İhanetin 4’üncü Yılı

Cemaatin adayı olarak, 2004 yılında partinin meclis listesine girecekti R.B. isimli iş adamı.

O zaman kısmi büyük iş adamıydı, sonrasında büyümeye devam etti. Akabinde Cemaatinin abilerinden kendisine uyarı geldi, ”R.B. bu dönem meclise sen girme, başka bir R.’yi vereceğin bu dönem listeye. Onun unvanı da var, seni sonraki dönemlerde düşünürüz” dediler.

R.B. yerine, başka bir R.. cemaatin desteği ile meclis listesinde yer aldı. Sonra o R.’nin meclis üyelikleri devam etti.

*

Cemaat kanadından gelmezsen, işin rast gitmezdi o dönem.
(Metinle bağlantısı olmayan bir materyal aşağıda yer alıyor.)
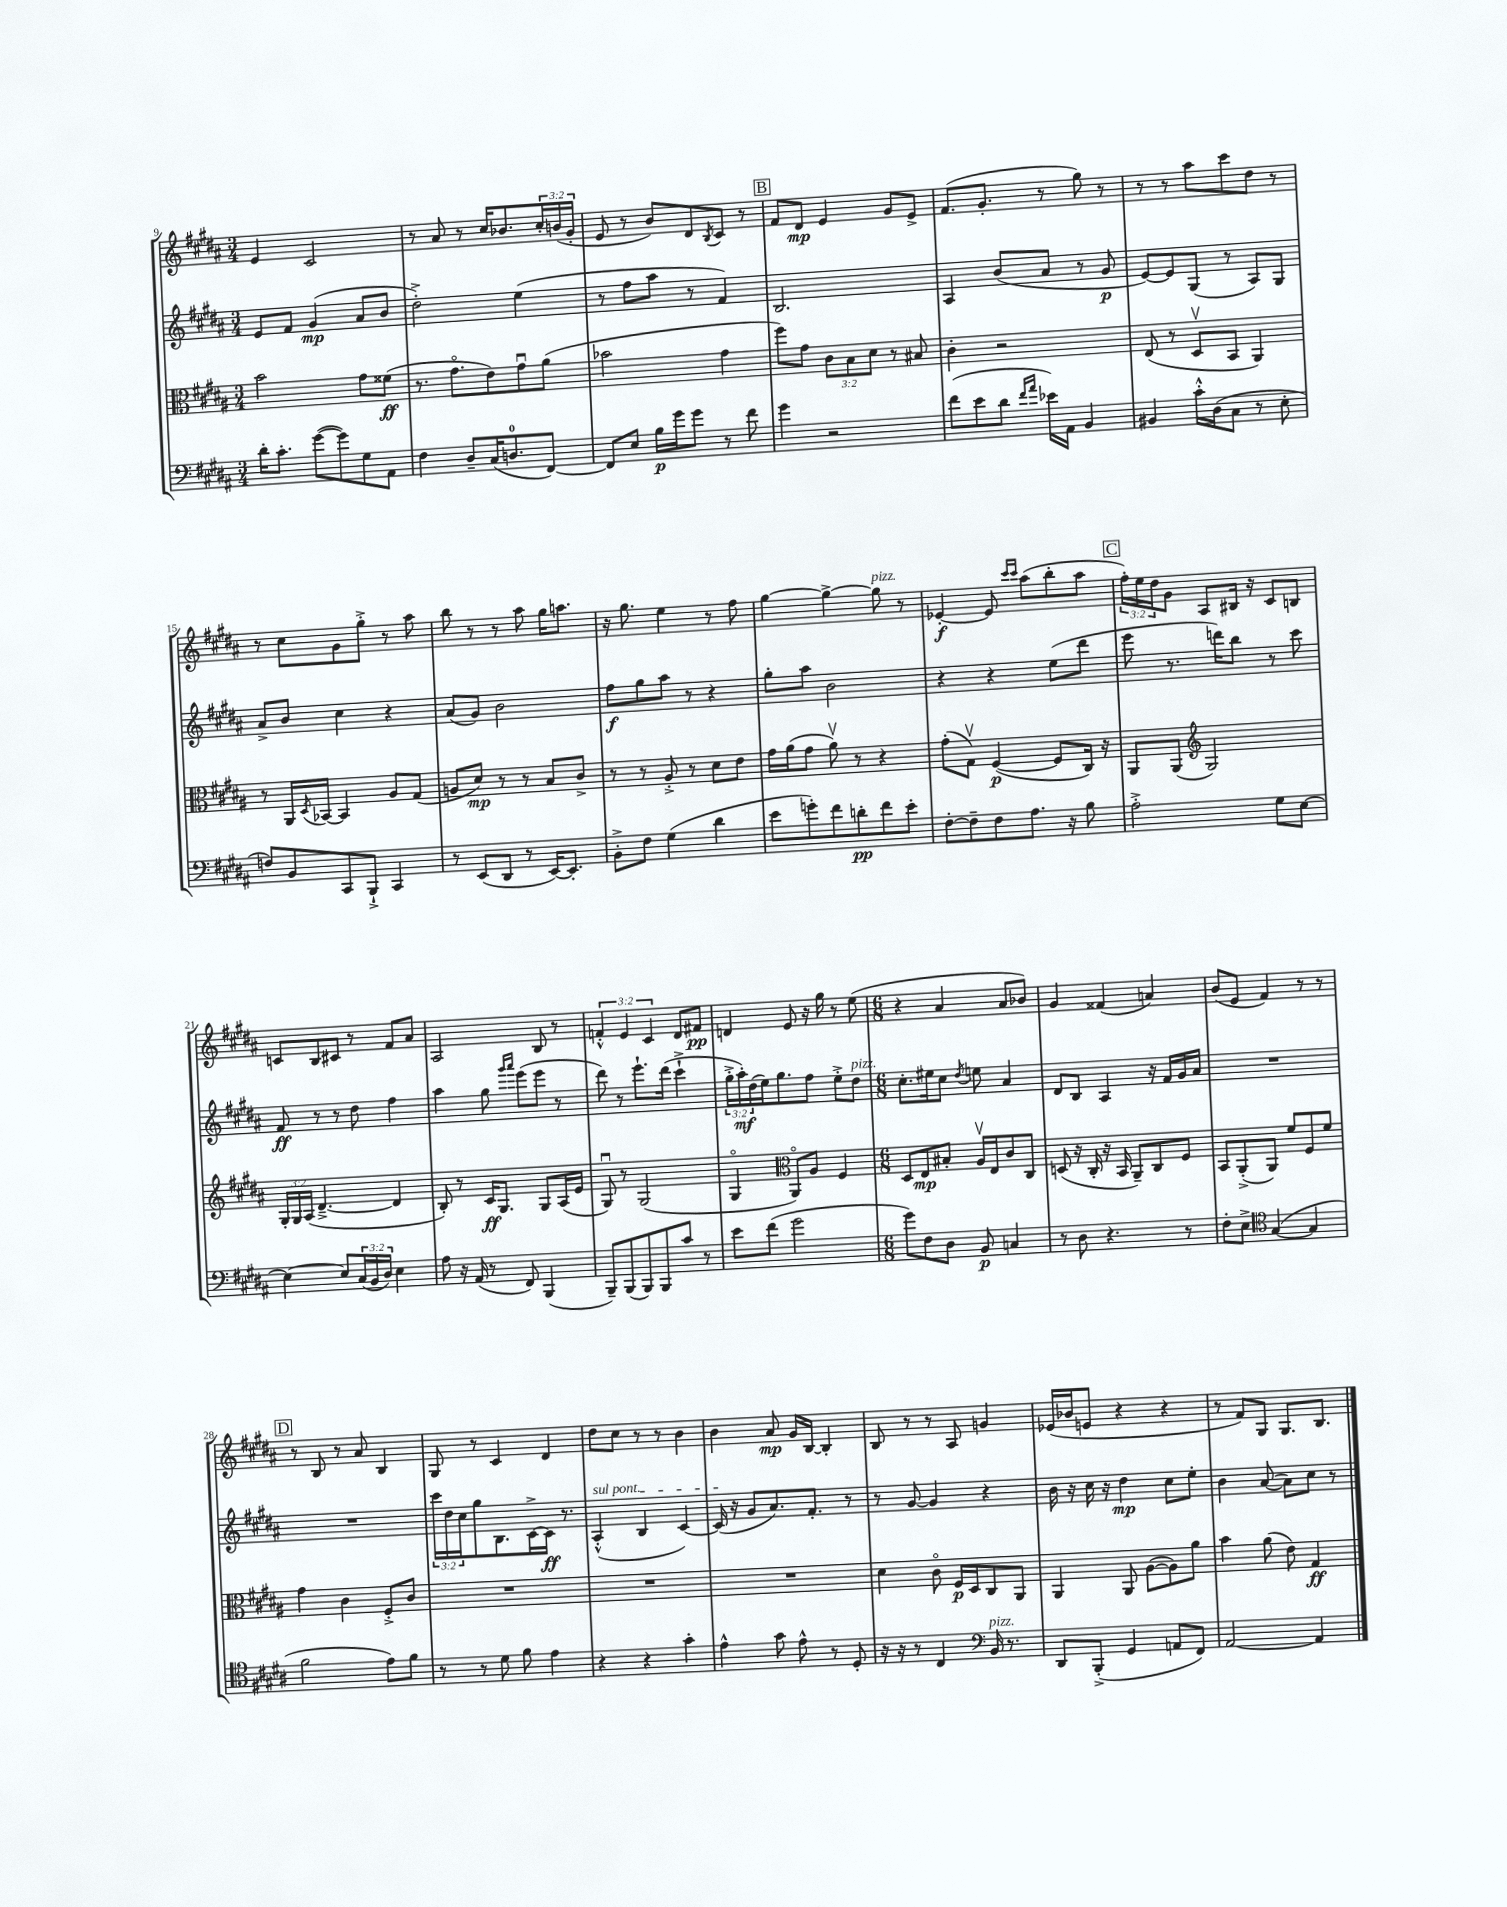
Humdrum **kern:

**kern	**kern	**kern	**kern
*staff4	*staff3	*staff2	*staff1
*clefF4	*clefC3	*clefG2	*clefG2
*k[f#c#g#d#a#]	*k[f#c#g#d#a#]	*k[f#c#g#d#a#]	*k[f#c#g#d#a#]
*M3/4	*M3/4	*M3/4	*M3/4
16d#'	2b	8e	4e
8.c#'	.	.	.
.	.	8f#	.
([8g#	.	(4g#	2c#
8g#])	.	.	.
8G#	8g#	8a#	.
8AA#	(8f##	8b	.
=	=	=	=
4F#	8.r	2dd#'^)	8r
.	.	.	8a#
.	8.g#o	.	.
8D#~	.	.	8r
(16C#	8e)	.	16cc#
8.D	.	.	8.b-
.	8g#u	(4ee	.
[8FF#)	(8a#	.	24cc#'
.	.	.	(24b
.	.	.	24g#'
=	=	=	=
8FF#]	2b-	8r	8e
8E	.	8ff#	8r
16B	.	8aa#	8b)
16g#	.	.	.
8g#	.	8r	8d#
.	.	.	8qB
8r	4g#	4f#)	8c#
8f#	.	.	8r
=	=	=	=
4g#	8ff#)	2.B	8f#
.	8g#	.	8d#
2r	12c#	.	4e
.	12B	.	.
.	12d#	.	.
.	8r	.	8g#
.	8B#	.	8e^
=	=	=	=
(8f#	4c#'	4A#	(8.f#
8e	.	.	.
.	.	.	8.g#'
8d#	2r	(8b	.
16qqf#	.	.	.
16qqa#	.	.	.
16e-)	.	8a#	8r
16AA#	.	.	.
4BB	.	8r	8gg#)
.	.	8g#	8r
=	=	=	=
4BB#	(8E	[8e)	8r
.	8r	8e]	8r
16c#'^^	8D#v	(8G#	8aa#
(16D#	.	.	.
8C#	8BB	8r	8ccc#
8r	4AA#)	8A#)	8dd#
8E'	.	8G#	8r
=	=	=	=
8F)	8r	8a#^	8r
8BB	16AA#	8b	8cc#
.	8qD#	.	.
.	[16BB-	.	.
8CC#	4BB-]	4cc#	8g#
8BBB`^	.	.	8gg#'^
4CC#	8A#	4r	8r
.	(8G#	.	8aa#
=	=	=	=
8r	8A	(8a#	8bb
(8EE	8d#)	8g#)	8r
8DD#	8r	2b	8r
8r	8r	.	8aa#
[16EE)	8B	.	16gg#
8.EE']	.	.	8.aa
.	8c#^	.	.
=	=	=	=
8BB'^	8r	8ff#	16r
.	.	.	8.gg#
8F#	8r	8gg#	.
(4G#	8A#'^	8aa#	4ee
.	8r	8r	.
4d#	8d#	4r	8r
.	8e	.	8ff#
=	=	=	=
8e	16g#	8gg#'	[4gg#
.	(16a#	.	.
8g')	8g#	8aa#	.
8f#	8a#v)	2b	4gg#^_
8d'	8r	.	.
8f#	4r	.	8gg#]
8e'	.	.	8r
=	=	=	=
[8F#'	(8g#'	4r	[4e-'
8F#~]	8G#v)	.	.
8F#	([4F#	4r	8e-]
.	.	.	16qqccc#
.	.	.	16qqccc#
8.A#	.	.	(8aa#
.	8F#]	(8ee	8bb'
16r	.	.	.
8B	16C#)	8ddd#	8aa#
.	16r	.	.
=	=	=	=
2A#'^	8AA#	8eee	24ff#')
.	.	.	24ee
.	.	.	24dd#
.	(8AA#	8.r	8g#
*	*clefG2	*	*
.	2G#)	.	8A#
.	.	16ddd)	.
.	.	8bb	16B#
.	.	.	16r
8G#	.	8r	8c#
[8E	.	8ccc#	8B
=	=	=	=
4E_	24G#'	8f#	8c
.	24G#	.	.
.	(24A#	.	.
.	[4.d#~^	8r	8B
8E]	.	8r	8c#
(24C#	.	8dd#	8r
24BB	.	.	.
24D#)	.	.	.
4E	4d#]	4ff#	8f#
.	.	.	8a#
=	=	=	=
8A#	8B')	4aa#	2A#
16r	8r	.	.
(16AA#	.	.	.
8r	16c#	8gg#	.
.	8.G#	.	.
.	.	16qqggg#	.
.	.	16qqaaa#	.
8FF#)	.	(8eee	.
(4BBB	8G#	8eee	8B
.	(16A#	8r	8r
.	16e	.	.
=	=	=	=
8BBB~)	8G#u)	8ddd#)	6f'^^
(8BBB	8r	8r	.
.	.	.	6e
8BBB)	(2G#	8.eee`	.
.	.	.	6c#
8BBB	.	.	.
.	.	(16ddd#	.
8c#	.	4ccc#`^	8d#
8r	.	.	8f#
=	=	=	=
8e	4G#o	24gg#'^	4d
.	.	24aa#')	.
.	.	(24dd#	.
(8f#	.	16ee)	.
.	.	8.gg#	.
*	*clefC3	*	*
2g#	8AA#o)	.	8e
.	8A#	8ff#	16r
.	.	.	16gg#
.	4F#	8ee'^	8r
.	.	8dd#	(8ee
=	=	=	=
*M6/8	*M6/8	*M6/8	*M6/8
8g#)	8D#	8.cc#'	4r
8F#	8E	.	.
.	.	16ee#	.
8D#	8B#'	8cc#	4a#
.	.	8qdd#	.
8BB	16A#v	8ee	.
.	16E	.	.
4C	8c#	4a#	8a#
.	8C#	.	8b-)
=	=	=	=
8r	(8D	8d#	4g#
8D#	16r	8B	.
.	16C#'	.	.
4.r	16r	4A#	(4f##
.	16BB	.	.
.	8AA#~)	.	.
.	8C#	16r	4a)
.	.	16f#	.
8r	8F#	16g#	.
.	.	16a#	.
=	=	=	=
8F#'	8BB	2.r	(8b
8E^	(8AA#'^	.	8e
*clefC4	*	*	*
([4G#	8AA#)	.	4f#)
.	8f#	.	.
4G#]	8F#	.	8r
.	8f#	.	8r
=	=	=	=
2f#	4g#	2.r	8r
.	.	.	8B
.	4c#	.	8r
.	.	.	8a#
8e)	8F#'^	.	4B
8f#	8c#	.	.
=	=	=	=
8r	2.r	24ccc#	8G#
.	.	24dd#	.
.	.	24cc#	.
8r	.	8gg#	8r
8d#	.	8.B	4c#
8f#	.	.	.
.	.	[16c#^	.
4e	.	16c#]	4d#
.	.	8.r	.
=	=	=	=
4r	2.r	(4A#'^^	8dd#
.	.	.	8cc#
4r	.	4B	8r
.	.	.	8r
4g#'	.	[4c#)	4b
=	=	=	=
4e^^	2.r	(16c#]	4b
.	.	16r	.
.	.	8g#	.
8g#	.	8.a#)	8a#
8e^^	.	.	16g#
.	.	8.f#'	[16B
8r	.	.	4B']
8D#'	.	8r	.
=	=	=	=
16r	4d#	8r	8B
16r	.	.	.
8r	.	[8g#	8r
4C#	8c#o	4g#]	8r
.	16F#	.	8A#
.	16D#	.	.
*clefF4	*	*	*
16BB	8C#	4r	4g
8.r	.	.	.
.	8AA#	.	.
=	=	=	=
8DD#	4AA#	16b	(16e-
.	.	16r	16b-
(8BBB'^	.	16cc#	8e
.	.	16r	.
4GG#	8AA#	4dd#	4r
.	([8A#	.	.
8AA	8A#])	8cc#	4r
8FF#)	8a#	8ee'	.
=	=	=	=
[2AA#	4b	4b	8r
.	.	.	8f#)
.	(8a#	([8a#	8G#
.	8e)	8a#])	8.G#
4AA#]	4G#	8cc#	.
.	.	.	8.B
.	.	8r	.
==	==	==	==
*-	*-	*-	*-
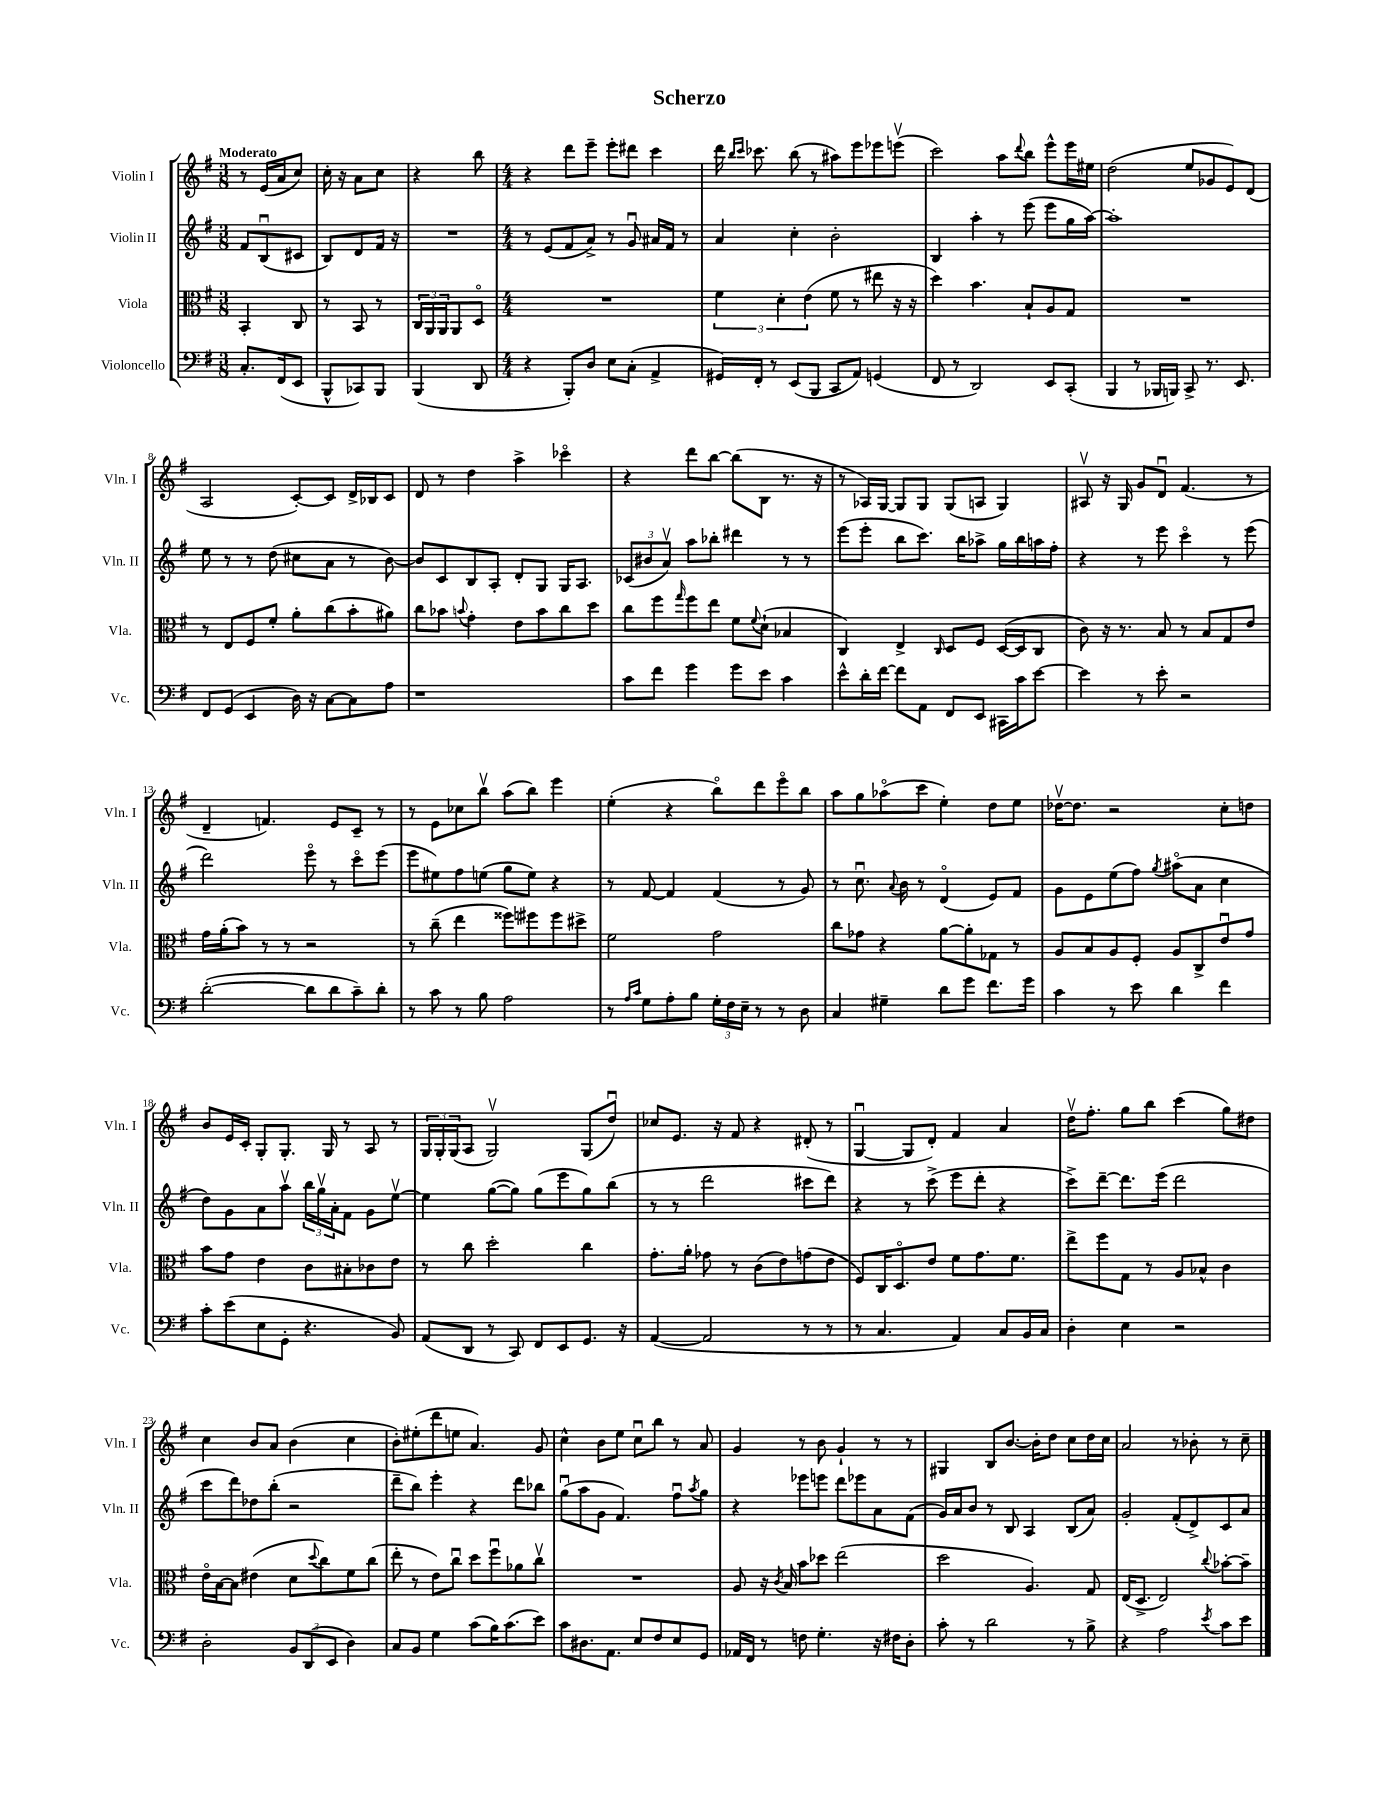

O dönemki iş adamları derneğine girebilmek için bile içeriden referans gerekirdi. İnşaat işleri, zeytin sektörü, işe alımlar. Her zaman onlardan geçerdi. Öneride bulunmazlardı, emir verirlerdi. Yönetimine de girmek öyle kolay değildi.

*

Sınav sonuçları açıklanacaktı 2009 yılında. Ellerinde Zaman Gazetesi Muhabir Kartları ile her okula en pek sayıda kişi gelmişti. Sınav sonuçlarını takip edeceklerdi. Bazı yerlerde muhabir kartlarının geçerli olmadığını, basın kartının yerinin tutmadığını söylese de, pek çok noktada dinlemek zorunda kaldı insanlar.

***

Önce Dershane tartışmaları çıktı. Ardından, 17-25 Aralık meydana geldi. 15 Temmuz’daki hain girişim sonrasında ise, 17-25 Aralık milat olarak kabul edildi.

Bir kısmı zaten çıkar odaklı FETO’nun yanındaydı. Doğrularını bilmiyor, dinlemiyorlardı. 17-25 sonrasında herhangi bir değişim olmayınca, onlar saf değiştirmişti.

Birileri paylaşımlarında bile ”Aramıza fitne soktular” diyordu. 17-25 Aralık’tan sonraydı. Siyasiydiler. Görevlerinde kaldılar.

Her il ve ilçe belediyesinde, cemaatin kontenjanı vardı aslında. Bunların siyasi oldukları için ”17-25” sonrasında, FETO’ya uzak kaldığına inandılar. Zorlamadılar.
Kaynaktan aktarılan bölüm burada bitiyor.